South Korea has proposed holding face-to-face talks with the Taliban as a way of breaking the impasse, but a new apparent deadlock over where to hold the talks has emerged.

Taliban kidnappers have demanded the meeting take place in territory they control or under a United Nations guarantee for their safety if held elsewhere. But after four days of talks on where to hold negotiations, there were few signs of progress.

"Discussions are going on as to where they can meet," said Merajuddin Pattan, the governor of the province of Ghazni, southwest of Kabul, where the Koreans were seized on July 20.

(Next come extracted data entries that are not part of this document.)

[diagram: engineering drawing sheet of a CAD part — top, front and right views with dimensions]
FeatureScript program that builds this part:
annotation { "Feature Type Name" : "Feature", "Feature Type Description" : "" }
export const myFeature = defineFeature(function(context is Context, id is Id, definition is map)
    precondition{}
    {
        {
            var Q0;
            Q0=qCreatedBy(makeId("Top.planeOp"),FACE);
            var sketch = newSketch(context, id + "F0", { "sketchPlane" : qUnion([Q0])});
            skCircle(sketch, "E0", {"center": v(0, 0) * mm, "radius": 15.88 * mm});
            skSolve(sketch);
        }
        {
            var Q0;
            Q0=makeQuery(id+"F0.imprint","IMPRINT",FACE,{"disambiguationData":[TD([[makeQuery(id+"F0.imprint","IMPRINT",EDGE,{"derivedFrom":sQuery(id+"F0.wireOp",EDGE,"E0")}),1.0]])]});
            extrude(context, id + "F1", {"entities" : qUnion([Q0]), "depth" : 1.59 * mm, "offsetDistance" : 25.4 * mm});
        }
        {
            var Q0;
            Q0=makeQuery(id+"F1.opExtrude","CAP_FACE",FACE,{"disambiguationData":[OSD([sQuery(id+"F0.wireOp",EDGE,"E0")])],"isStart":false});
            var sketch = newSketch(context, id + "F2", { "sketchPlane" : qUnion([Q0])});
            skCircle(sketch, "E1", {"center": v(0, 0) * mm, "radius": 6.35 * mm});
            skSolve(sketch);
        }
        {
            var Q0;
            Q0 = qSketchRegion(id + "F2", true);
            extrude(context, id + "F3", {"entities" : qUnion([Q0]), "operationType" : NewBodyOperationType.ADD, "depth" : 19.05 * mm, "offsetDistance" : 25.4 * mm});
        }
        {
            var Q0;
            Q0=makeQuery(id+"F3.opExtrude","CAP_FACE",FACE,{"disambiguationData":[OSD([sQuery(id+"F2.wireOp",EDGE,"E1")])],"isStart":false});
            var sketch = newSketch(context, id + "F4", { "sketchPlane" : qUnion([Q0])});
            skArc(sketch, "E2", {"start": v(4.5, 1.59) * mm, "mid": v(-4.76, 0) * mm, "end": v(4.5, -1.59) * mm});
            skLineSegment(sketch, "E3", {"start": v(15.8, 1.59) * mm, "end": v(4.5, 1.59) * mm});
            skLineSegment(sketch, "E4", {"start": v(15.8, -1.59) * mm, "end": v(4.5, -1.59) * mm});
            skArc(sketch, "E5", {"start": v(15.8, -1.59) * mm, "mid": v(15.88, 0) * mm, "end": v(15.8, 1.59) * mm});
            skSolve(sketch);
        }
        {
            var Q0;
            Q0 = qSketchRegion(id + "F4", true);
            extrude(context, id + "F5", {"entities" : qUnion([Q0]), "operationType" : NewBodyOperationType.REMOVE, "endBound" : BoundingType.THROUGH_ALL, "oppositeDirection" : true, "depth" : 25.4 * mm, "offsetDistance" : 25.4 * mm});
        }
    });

"We are trying to find a solution. Contacts between the Taliban and the Korean ambassador are going on over the phone," he said.

The Taliban said on Monday they were still waiting for the Koreans to reply to their conditions over a venue.

A UN spokesman said the international body had not received any request from the Taliban to supervise or guarantee talks.

First Contact

South Korean officials meanwhile made their first contact with one of the hostages, an official in Seoul said on Monday.

"There was a telephone conversation with one hostage Saturday afternoon," said a South Korean official on condition of anonymity. The official declined to give further details, citing a potential risk to the safety of the hostages in Afghanistan.

The South Korean government is under intense domestic pressure to secure the release of the hostages, but Seoul has told the insurgents there is a limit to what it can do as it has no power to free prisoners in Afghan jails.

Afghan doctors delivered medicine for the hostages on Sunday, dropping them at a pre-arranged spot in a desert area of Qarabagh district in Ghazni province.

One of the women hostages, Lim Hyun-joo, a 32-year-old nurse, pleaded for help from UN Secretary General Ban Ki-moon, himself a South Korean.

"We are innocent people. We came here to help the people, but now we are all sick ... Dear Mr General Secretary Ban Ki-moon please save us ... We don't want to die," she told Voice of America radio.

A day before the Koreans were seized, Taliban rebels in Wardak province, north of Ghazni, kidnapped two German engineers and five Afghans.

One of the Germans suffered a heart attack and was shot dead and one of the Afghans managed to escape. The rest are being held by the Taliban who are demanding Berlin withdraw its 3,000 troops from Afghanistan. Germany refused to do so.